Provided text

--*--

Download standard CMake binaries for your platform or build from source with a C++ compiler if binaries are not available.

Usage

To use scikit-build in a project:

# in your project's setup.py file, instead of from setuptools import setup
from skbuild import setup

TODO (scikit-build developer): need to provide small, self-contained setup function calls for (at least) 2 use cases: when a CMakeLists.txt file already exists, and when users want scikit-build to create a CMakeLists.txt file based on specifying some input files.

Alternatively, you can drive CMake more directly yourself with scikit-build:

# cmaker defines an object that provides convenient access to CMake configure & build functionality
from skbuild import cmaker
maker = cmaker.CMaker()
# based on CMakeLists.txt file in current directory, generates Makefiles, Visual Studio solutions, or whatever is appropriate for your platform
maker.configure()
# executes the build with the appropriate build tool and performs installation to local folders
maker.make()

Contributing

Contributions are welcome, and they are greatly appreciated! Every little bit helps, and credit will always be given.

You can contribute in many ways:

Types of Contributions

Report Bugs

Report bugs at https://github.com/scikit-build/scikit-build/issues.

If you are reporting a bug, please include:

  • Your operating system name and version.
  • Any details about your local setup that might be helpful in troubleshooting.
  • Detailed steps to reproduce the bug.

Fix Bugs

Look through the GitHub issues for bugs. Anything tagged with “bug” is open to whoever wants to implement it.

Implement Features

Look through the GitHub issues for features. Anything tagged with “feature” is open to whoever wants to implement it.

Write Documentation

The scikit-build project could always use more documentation, whether as part of the official scikit-build docs, in docstrings, or even on the web in blog posts, articles, and such.

--*--

Excerpted data
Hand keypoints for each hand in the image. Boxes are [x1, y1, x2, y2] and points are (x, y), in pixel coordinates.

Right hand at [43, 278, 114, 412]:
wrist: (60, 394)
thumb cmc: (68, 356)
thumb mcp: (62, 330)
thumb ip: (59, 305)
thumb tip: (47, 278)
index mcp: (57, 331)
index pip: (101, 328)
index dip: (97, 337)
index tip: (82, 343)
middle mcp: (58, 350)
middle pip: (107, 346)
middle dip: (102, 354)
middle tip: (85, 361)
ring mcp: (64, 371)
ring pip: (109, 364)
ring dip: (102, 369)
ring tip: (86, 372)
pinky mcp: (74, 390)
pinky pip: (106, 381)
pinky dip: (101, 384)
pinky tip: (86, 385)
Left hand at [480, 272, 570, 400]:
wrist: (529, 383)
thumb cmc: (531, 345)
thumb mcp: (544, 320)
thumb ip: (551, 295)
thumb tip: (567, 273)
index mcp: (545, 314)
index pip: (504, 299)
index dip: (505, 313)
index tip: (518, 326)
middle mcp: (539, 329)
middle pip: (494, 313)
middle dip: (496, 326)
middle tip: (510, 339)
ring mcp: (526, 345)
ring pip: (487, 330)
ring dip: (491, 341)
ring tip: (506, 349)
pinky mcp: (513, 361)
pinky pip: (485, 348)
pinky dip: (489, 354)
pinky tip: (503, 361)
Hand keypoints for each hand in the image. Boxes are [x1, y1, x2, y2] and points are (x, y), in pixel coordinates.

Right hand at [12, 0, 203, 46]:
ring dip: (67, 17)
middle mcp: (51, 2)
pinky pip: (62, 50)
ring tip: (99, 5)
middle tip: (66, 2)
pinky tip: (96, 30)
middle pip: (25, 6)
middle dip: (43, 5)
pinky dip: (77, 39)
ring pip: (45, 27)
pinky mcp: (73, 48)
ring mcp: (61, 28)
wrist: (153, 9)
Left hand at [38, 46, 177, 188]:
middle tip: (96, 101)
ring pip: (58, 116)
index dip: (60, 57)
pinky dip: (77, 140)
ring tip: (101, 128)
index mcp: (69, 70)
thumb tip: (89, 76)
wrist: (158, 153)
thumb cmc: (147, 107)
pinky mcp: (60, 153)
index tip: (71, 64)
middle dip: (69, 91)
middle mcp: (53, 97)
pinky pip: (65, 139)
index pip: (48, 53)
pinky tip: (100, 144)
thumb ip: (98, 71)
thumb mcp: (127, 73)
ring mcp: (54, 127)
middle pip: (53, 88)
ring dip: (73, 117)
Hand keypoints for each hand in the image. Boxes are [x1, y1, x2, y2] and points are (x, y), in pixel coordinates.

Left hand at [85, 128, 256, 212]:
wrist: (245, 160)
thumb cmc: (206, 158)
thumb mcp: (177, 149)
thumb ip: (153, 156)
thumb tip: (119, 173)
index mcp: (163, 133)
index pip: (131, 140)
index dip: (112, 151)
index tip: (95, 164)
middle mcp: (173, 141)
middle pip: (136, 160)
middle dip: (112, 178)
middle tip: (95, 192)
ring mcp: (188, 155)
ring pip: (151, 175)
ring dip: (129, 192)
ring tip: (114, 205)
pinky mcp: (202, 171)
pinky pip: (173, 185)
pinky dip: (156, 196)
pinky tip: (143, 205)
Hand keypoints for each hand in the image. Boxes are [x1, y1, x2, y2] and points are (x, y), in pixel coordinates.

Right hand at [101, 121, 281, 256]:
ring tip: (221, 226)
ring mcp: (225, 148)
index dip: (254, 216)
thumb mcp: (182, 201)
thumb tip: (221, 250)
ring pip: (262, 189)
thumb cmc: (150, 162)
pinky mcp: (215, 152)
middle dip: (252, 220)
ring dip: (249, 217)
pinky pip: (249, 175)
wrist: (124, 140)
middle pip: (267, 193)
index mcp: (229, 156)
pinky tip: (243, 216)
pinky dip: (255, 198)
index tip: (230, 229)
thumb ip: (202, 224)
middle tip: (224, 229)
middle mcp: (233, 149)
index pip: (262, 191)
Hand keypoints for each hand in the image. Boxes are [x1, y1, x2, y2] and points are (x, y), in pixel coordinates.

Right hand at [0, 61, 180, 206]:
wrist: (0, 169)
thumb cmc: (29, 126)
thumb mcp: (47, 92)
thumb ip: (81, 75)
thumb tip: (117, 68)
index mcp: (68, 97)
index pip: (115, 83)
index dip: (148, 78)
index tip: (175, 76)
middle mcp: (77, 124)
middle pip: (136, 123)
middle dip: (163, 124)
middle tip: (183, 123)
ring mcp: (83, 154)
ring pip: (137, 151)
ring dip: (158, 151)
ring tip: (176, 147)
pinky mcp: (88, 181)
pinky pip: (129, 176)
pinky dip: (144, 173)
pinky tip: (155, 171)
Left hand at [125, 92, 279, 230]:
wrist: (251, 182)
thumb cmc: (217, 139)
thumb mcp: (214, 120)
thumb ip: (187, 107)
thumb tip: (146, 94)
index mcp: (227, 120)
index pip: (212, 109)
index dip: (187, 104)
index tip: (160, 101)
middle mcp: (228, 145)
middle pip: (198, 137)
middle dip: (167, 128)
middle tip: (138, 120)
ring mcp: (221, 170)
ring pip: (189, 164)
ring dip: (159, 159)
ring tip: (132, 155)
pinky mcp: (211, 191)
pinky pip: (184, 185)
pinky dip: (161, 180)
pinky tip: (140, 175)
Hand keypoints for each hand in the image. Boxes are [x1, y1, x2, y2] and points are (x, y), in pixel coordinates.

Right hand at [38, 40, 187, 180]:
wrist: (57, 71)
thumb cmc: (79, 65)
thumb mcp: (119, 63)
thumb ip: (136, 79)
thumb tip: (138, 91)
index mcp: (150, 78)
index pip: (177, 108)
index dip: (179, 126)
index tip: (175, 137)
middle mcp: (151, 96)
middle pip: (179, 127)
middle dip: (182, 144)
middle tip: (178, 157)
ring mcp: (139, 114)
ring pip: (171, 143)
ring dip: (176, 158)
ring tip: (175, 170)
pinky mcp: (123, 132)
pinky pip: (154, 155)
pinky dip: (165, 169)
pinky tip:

--*--

Questions to answer
**A.** According to the scikit-build documentation, what does calling maker.make() do?
**B.** Decide whether each statement agrees with the scikit-build documentation. Answer yes or no for each, and quote the deciding words.
(i) A bug report should include the name and version of the operating system.
(ii) Issues tagged "bug" are reserved for the project's maintainers.
(iii) Calling maker.configure() executes the build.
**C.** Continue the scikit-build documentation from its last sentence.

Outputs for the tasks
**A.** It executes the build with the appropriate build tool and performs installation to local folders.

**B.**
(i) Yes: "Your operating system name and version."
(ii) No: "Anything tagged with “bug” is open to whoever wants to implement it."
(iii) No: "generates Makefiles, Visual Studio solutions, or whatever is appropriate for your platform"

**C.**
Submit Feedback

The best way to send feedback is to file an issue at https://github.com/scikit-build/scikit-build/issues.

If you are proposing a feature:

  • Explain in detail how it would work.
  • Keep the scope as narrow as possible, to make it easier to implement.
  • Remember that this is a volunteer-driven project, and that contributions are welcome :)

Get Started!

Ready to contribute? Here’s how to set up scikit-build for local development.

  1. Fork the scikit-build repo on GitHub.

  2. Clone your fork locally:

    $ git clone git@github.com:your_name_here/scikit-build.git
    
  3. Install your local copy into a virtualenv. Assuming you have virtualenvwrapper installed, this is how you set up your fork for local development:

    $ mkvirtualenv scikit-build
    $ cd scikit-build/
    $ python setup.py develop
    
  4. Create a branch for local development:

    $ git checkout -b name-of-your-bugfix-or-feature
    

    Now you can make your changes locally.

  5. When you’re done making changes, check that your changes pass flake8 and the tests, including testing other Python versions with tox:

    $ flake8 skbuild tests
    $ python setup.py test
    $ tox
    

    To get flake8 and tox, just pip install them into your virtualenv.

  6. Commit your changes and push your branch to GitHub:

    $ git add .
    $ git commit -m "Your detailed description of your changes."
    $ git push origin name-of-your-bugfix-or-feature
    
  7. Submit a pull request through the GitHub website.

Pull Request Guidelines

Before you submit a pull request, check that it meets these guidelines:

  1. The pull request should include tests.
  2. If the pull request adds functionality, the docs should be updated. Put your new functionality into a function with a docstring, and add the feature to the list in README.rst.
  3. The pull request should work for Python 2.7, and 3.3, 3.4, and for PyPy. Check https://travis-ci.org/scikit-build/scikit-build/pull_requests and make sure that the tests pass for all supported Python versions.

Tips

To run a subset of tests:

$ python -m unittest tests.test_skbuild

Credits

Please see the GitHub project page at https://github.com/scikit-build/scikit-build/graphs/contributors

History

PyCMake was created at SciPy 2014 in response to general difficulties building C++ and Fortran based Python extensions across platforms. It was renamed to “scikit-build” in 2016.